Electric vans are all the rage at DHL, UPS—maybe even USPS, too
Electrifying commercial fleets of vehicles makes even more sense than trying to persuade individual private citizens to switch to electric vehicles. After all, if you convince your neighbor to buy an EV, that’s one more EV on the road, but a single decision to electrify a commercial fleet can replace dozens, hundreds, or even thousands of internal combustion engine-powered vehicles.
Take DHL Express, for example.

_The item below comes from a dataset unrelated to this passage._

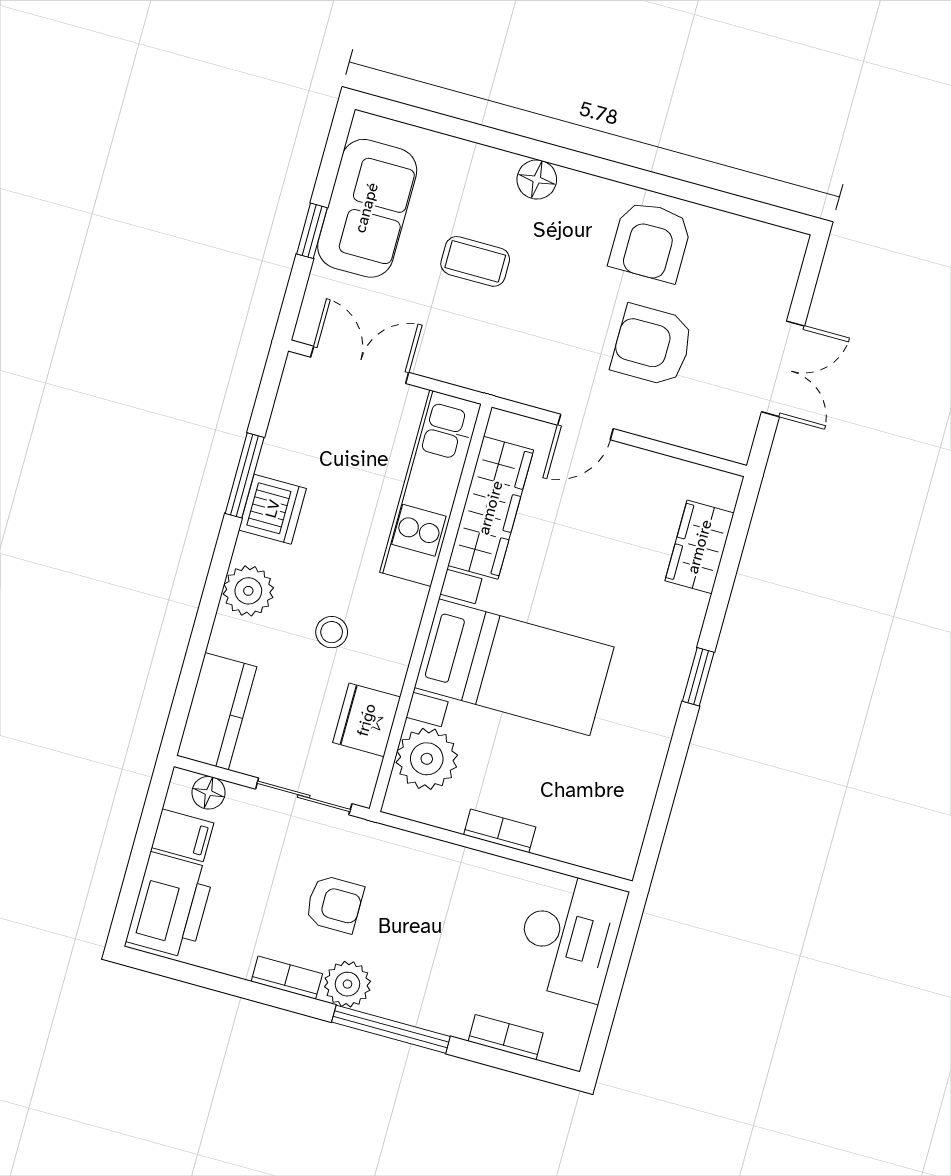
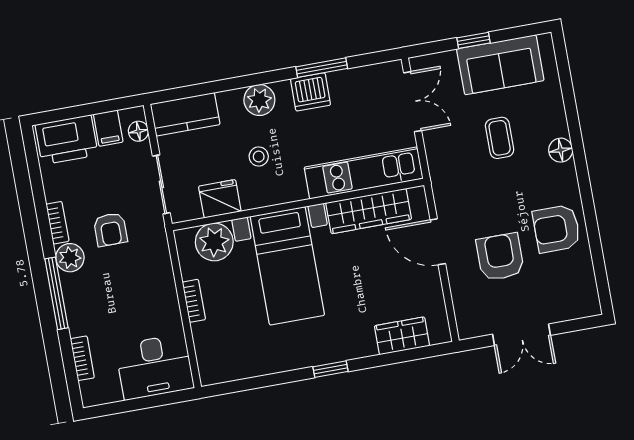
door: (585, 427) -> (438, 242), width x1.38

After a successful trial of nine electric Transit 350HD vans from Lightning eMotors, this week the courier company announced it will deploy another 89 electric vans to New York and California this year.
“We’re aiming to improve the lives of people where they live and work, using clean pickup and delivery solutions—such as electric vehicles and cargo cycles—for our first- and last-mile services,” said DHL Express US CEO Greg Hewitt. “With the successful deployment of the first nine pilot vehicles, we are excited to expand our electric delivery van footprint and continue to drive forward our corporate roadmap to decarbonization.”
Ford is bringing its own class 2 electrified Transit van to the US in 2022. But Colorado-based Lightning eMotors has been developing an electrified class 3 Transit van—which is rated for heavier loads—since 2017. Earlier this month, Lightning and Proterra announced that the electric Transits would use Proterra-made battery packs, with production reaching an anticipated 3,000 vans in 2023.
“Proterra’s batteries are premium technology for premium vehicles,” said Tim Reeser, CEO of Lightning eMotors. “We are very pleased to be able offer their batteries on our industry-leading Lightning Electric vehicles. We’ve delivered more zero-emission medium-duty commercial EVs than any other manufacturer in North America, and Proterra’s batteries will allow us to give our customers even more range, power, and features on our purpose-built vehicles at the price they need to scale up their electric fleets.”
Meanwhile, UPS is thinking even bigger than DHL Express. Last year, it ordered 10,000 electric vans from a UK startup called Arrival for delivery between 2021 and 2024, with an option for another 10,000. On Thursday, Arrival arrived on the NASDAQ exchange after completing a merger with a special-purpose acquisition company, earning the company a valuation of $13.6 billion and making the listing the largest ever by a British company.
There’s even a chance that the United States Postal Service might boost its electric fleet, too. In February, the USPS made up its mind about its next delivery vehicle, announcing plans to order 50,000 to 165,000 Next Generation Delivery Vehicles from Oshkosh Defense. The NGDV has been designed to be powertrain-agnostic, but we were saddened to learn that USPS only planned to order 10 percent of the delivery vehicles with EV powertrains. However, the agency has since told lawmakers that it could make that number 50 percent as long as Congress appropriates the money to do so—a fine reason to write to your senators and representatives.